Exercise directions: Render the lines below as a Markdown table with two columns, "Row" and "Line", numbering each row and skipping any blank lines.

*** Opening of Exercise data ***

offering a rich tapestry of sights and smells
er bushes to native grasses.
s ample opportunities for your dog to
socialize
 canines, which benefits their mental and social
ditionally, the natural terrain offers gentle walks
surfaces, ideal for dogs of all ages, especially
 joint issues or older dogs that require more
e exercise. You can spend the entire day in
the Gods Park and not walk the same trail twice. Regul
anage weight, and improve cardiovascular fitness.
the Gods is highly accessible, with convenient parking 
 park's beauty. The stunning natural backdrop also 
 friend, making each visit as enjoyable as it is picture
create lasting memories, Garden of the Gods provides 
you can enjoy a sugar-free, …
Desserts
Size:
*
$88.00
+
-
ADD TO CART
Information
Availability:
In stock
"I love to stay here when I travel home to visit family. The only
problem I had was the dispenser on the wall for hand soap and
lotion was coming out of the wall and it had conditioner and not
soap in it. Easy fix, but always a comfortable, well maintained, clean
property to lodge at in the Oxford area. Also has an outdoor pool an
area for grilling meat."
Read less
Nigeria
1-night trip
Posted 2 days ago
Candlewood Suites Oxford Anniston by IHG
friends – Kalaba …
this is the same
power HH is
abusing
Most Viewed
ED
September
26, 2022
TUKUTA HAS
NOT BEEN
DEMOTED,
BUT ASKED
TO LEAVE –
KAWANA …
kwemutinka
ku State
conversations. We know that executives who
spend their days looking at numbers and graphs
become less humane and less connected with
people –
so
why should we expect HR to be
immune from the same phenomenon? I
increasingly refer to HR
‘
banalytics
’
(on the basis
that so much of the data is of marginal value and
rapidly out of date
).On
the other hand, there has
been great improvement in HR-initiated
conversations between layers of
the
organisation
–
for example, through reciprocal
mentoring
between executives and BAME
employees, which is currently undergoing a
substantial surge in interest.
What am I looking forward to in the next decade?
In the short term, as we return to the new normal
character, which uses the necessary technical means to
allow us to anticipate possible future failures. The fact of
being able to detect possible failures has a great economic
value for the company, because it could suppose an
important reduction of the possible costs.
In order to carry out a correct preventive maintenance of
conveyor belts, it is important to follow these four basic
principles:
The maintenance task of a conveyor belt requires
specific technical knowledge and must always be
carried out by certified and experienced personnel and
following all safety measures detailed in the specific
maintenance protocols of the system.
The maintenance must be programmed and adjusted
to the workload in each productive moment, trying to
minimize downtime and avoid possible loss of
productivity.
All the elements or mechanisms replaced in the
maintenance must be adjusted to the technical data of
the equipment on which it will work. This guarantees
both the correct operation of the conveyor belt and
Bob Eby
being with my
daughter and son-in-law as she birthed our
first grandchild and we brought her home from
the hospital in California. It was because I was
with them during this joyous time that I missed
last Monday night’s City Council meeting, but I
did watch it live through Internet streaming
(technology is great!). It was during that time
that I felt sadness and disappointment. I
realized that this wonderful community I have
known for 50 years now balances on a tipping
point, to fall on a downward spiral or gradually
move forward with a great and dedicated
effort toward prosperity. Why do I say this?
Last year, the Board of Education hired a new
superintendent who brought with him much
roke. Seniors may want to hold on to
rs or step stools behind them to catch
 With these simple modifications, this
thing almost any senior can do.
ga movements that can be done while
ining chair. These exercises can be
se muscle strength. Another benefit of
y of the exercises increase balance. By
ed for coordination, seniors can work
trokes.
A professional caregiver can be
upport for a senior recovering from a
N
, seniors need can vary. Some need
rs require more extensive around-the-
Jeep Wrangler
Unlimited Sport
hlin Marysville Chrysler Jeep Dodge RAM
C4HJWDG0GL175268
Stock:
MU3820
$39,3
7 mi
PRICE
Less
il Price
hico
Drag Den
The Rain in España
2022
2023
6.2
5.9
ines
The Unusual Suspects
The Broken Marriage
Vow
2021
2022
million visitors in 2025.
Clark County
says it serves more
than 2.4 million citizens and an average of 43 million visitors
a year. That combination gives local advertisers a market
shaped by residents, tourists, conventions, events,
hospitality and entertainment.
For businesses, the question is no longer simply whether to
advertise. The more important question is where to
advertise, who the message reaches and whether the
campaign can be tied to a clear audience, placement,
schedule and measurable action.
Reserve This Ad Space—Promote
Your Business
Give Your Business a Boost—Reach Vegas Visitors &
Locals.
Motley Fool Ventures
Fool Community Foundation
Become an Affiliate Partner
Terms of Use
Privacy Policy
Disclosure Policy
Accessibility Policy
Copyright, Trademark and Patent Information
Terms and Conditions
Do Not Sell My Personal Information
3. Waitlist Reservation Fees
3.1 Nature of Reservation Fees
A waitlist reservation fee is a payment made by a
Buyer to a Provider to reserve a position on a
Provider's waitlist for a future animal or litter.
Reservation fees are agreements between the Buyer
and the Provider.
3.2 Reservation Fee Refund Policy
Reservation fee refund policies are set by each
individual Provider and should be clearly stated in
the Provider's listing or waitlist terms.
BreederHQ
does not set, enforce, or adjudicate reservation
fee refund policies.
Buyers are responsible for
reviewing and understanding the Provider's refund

*** Close of Exercise data ***

Response box:
| Row | Line |
|---|---|
| 1 | offering a rich tapestry of sights and smells |
| 2 | er bushes to native grasses. |
| 3 | s ample opportunities for your dog to |
| 4 | socialize |
| 5 |  canines, which benefits their mental and social |
| 6 | ditionally, the natural terrain offers gentle walks |
| 7 | surfaces, ideal for dogs of all ages, especially |
| 8 |  joint issues or older dogs that require more |
| 9 | e exercise. You can spend the entire day in |
| 10 | the Gods Park and not walk the same trail twice. Regul |
| 11 | anage weight, and improve cardiovascular fitness. |
| 12 | the Gods is highly accessible, with convenient parking  |
| 13 |  park's beauty. The stunning natural backdrop also  |
| 14 |  friend, making each visit as enjoyable as it is picture |
| 15 | create lasting memories, Garden of the Gods provides  |
| 16 | you can enjoy a sugar-free, … |
| 17 | Desserts |
| 18 | Size: |
| 19 | * |
| 20 | $88.00 |
| 21 | + |
| 22 | - |
| 23 | ADD TO CART |
| 24 | Information |
| 25 | Availability: |
| 26 | In stock |
| 27 | "I love to stay here when I travel home to visit family. The only |
| 28 | problem I had was the dispenser on the wall for hand soap and |
| 29 | lotion was coming out of the wall and it had conditioner and not |
| 30 | soap in it. Easy fix, but always a comfortable, well maintained, clean |
| 31 | property to lodge at in the Oxford area. Also has an outdoor pool an |
| 32 | area for grilling meat." |
| 33 | Read less |
| 34 | Nigeria |
| 35 | 1-night trip |
| 36 | Posted 2 days ago |
| 37 | Candlewood Suites Oxford Anniston by IHG |
| 38 | friends – Kalaba … |
| 39 | this is the same |
| 40 | power HH is |
| 41 | abusing |
| 42 | Most Viewed |
| 43 | ED |
| 44 | September |
| 45 | 26, 2022 |
| 46 | TUKUTA HAS |
| 47 | NOT BEEN |
| 48 | DEMOTED, |
| 49 | BUT ASKED |
| 50 | TO LEAVE – |
| 51 | KAWANA … |
| 52 | kwemutinka |
| 53 | ku State |
| 54 | conversations. We know that executives who |
| 55 | spend their days looking at numbers and graphs |
| 56 | become less humane and less connected with |
| 57 | people – |
| 58 | so |
| 59 | why should we expect HR to be |
| 60 | immune from the same phenomenon? I |
| 61 | increasingly refer to HR |
| 62 | ‘ |
| 63 | banalytics |
| 64 | ’ |
| 65 | (on the basis |
| 66 | that so much of the data is of marginal value and |
| 67 | rapidly out of date |
| 68 | ).On |
| 69 | the other hand, there has |
| 70 | been great improvement in HR-initiated |
| 71 | conversations between layers of |
| 72 | the |
| 73 | organisation |
| 74 | – |
| 75 | for example, through reciprocal |
| 76 | mentoring |
| 77 | between executives and BAME |
| 78 | employees, which is currently undergoing a |
| 79 | substantial surge in interest. |
| 80 | What am I looking forward to in the next decade? |
| 81 | In the short term, as we return to the new normal |
| 82 | character, which uses the necessary technical means to |
| 83 | allow us to anticipate possible future failures. The fact of |
| 84 | being able to detect possible failures has a great economic |
| 85 | value for the company, because it could suppose an |
| 86 | important reduction of the possible costs. |
| 87 | In order to carry out a correct preventive maintenance of |
| 88 | conveyor belts, it is important to follow these four basic |
| 89 | principles: |
| 90 | The maintenance task of a conveyor belt requires |
| 91 | specific technical knowledge and must always be |
| 92 | carried out by certified and experienced personnel and |
| 93 | following all safety measures detailed in the specific |
| 94 | maintenance protocols of the system. |
| 95 | The maintenance must be programmed and adjusted |
| 96 | to the workload in each productive moment, trying to |
| 97 | minimize downtime and avoid possible loss of |
| 98 | productivity. |
| 99 | All the elements or mechanisms replaced in the |
| 100 | maintenance must be adjusted to the technical data of |
| 101 | the equipment on which it will work. This guarantees |
| 102 | both the correct operation of the conveyor belt and |
| 103 | Bob Eby |
| 104 | being with my |
| 105 | daughter and son-in-law as she birthed our |
| 106 | first grandchild and we brought her home from |
| 107 | the hospital in California. It was because I was |
| 108 | with them during this joyous time that I missed |
| 109 | last Monday night’s City Council meeting, but I |
| 110 | did watch it live through Internet streaming |
| 111 | (technology is great!). It was during that time |
| 112 | that I felt sadness and disappointment. I |
| 113 | realized that this wonderful community I have |
| 114 | known for 50 years now balances on a tipping |
| 115 | point, to fall on a downward spiral or gradually |
| 116 | move forward with a great and dedicated |
| 117 | effort toward prosperity. Why do I say this? |
| 118 | Last year, the Board of Education hired a new |
| 119 | superintendent who brought with him much |
| 120 | roke. Seniors may want to hold on to |
| 121 | rs or step stools behind them to catch |
| 122 |  With these simple modifications, this |
| 123 | thing almost any senior can do. |
| 124 | ga movements that can be done while |
| 125 | ining chair. These exercises can be |
| 126 | se muscle strength. Another benefit of |
| 127 | y of the exercises increase balance. By |
| 128 | ed for coordination, seniors can work |
| 129 | trokes. |
| 130 | A professional caregiver can be |
| 131 | upport for a senior recovering from a |
| 132 | N |
| 133 | , seniors need can vary. Some need |
| 134 | rs require more extensive around-the- |
| 135 | Jeep Wrangler |
| 136 | Unlimited Sport |
| 137 | hlin Marysville Chrysler Jeep Dodge RAM |
| 138 | C4HJWDG0GL175268 |
| 139 | Stock: |
| 140 | MU3820 |
| 141 | $39,3 |
| 142 | 7 mi |
| 143 | PRICE |
| 144 | Less |
| 145 | il Price |
| 146 | hico |
| 147 | Drag Den |
| 148 | The Rain in España |
| 149 | 2022 |
| 150 | 2023 |
| 151 | 6.2 |
| 152 | 5.9 |
| 153 | ines |
| 154 | The Unusual Suspects |
| 155 | The Broken Marriage |
| 156 | Vow |
| 157 | 2021 |
| 158 | 2022 |
| 159 | million visitors in 2025. |
| 160 | Clark County |
| 161 | says it serves more |
| 162 | than 2.4 million citizens and an average of 43 million visitors |
| 163 | a year. That combination gives local advertisers a market |
| 164 | shaped by residents, tourists, conventions, events, |
| 165 | hospitality and entertainment. |
| 166 | For businesses, the question is no longer simply whether to |
| 167 | advertise. The more important question is where to |
| 168 | advertise, who the message reaches and whether the |
| 169 | campaign can be tied to a clear audience, placement, |
| 170 | schedule and measurable action. |
| 171 | Reserve This Ad Space—Promote |
| 172 | Your Business |
| 173 | Give Your Business a Boost—Reach Vegas Visitors & |
| 174 | Locals. |
| 175 | Motley Fool Ventures |
| 176 | Fool Community Foundation |
| 177 | Become an Affiliate Partner |
| 178 | Terms of Use |
| 179 | Privacy Policy |
| 180 | Disclosure Policy |
| 181 | Accessibility Policy |
| 182 | Copyright, Trademark and Patent Information |
| 183 | Terms and Conditions |
| 184 | Do Not Sell My Personal Information |
| 185 | 3. Waitlist Reservation Fees |
| 186 | 3.1 Nature of Reservation Fees |
| 187 | A waitlist reservation fee is a payment made by a |
| 188 | Buyer to a Provider to reserve a position on a |
| 189 | Provider's waitlist for a future animal or litter. |
| 190 | Reservation fees are agreements between the Buyer |
| 191 | and the Provider. |
| 192 | 3.2 Reservation Fee Refund Policy |
| 193 | Reservation fee refund policies are set by each |
| 194 | individual Provider and should be clearly stated in |
| 195 | the Provider's listing or waitlist terms. |
| 196 | BreederHQ |
| 197 | does not set, enforce, or adjudicate reservation |
| 198 | fee refund policies. |
| 199 | Buyers are responsible for |
| 200 | reviewing and understanding the Provider's refund |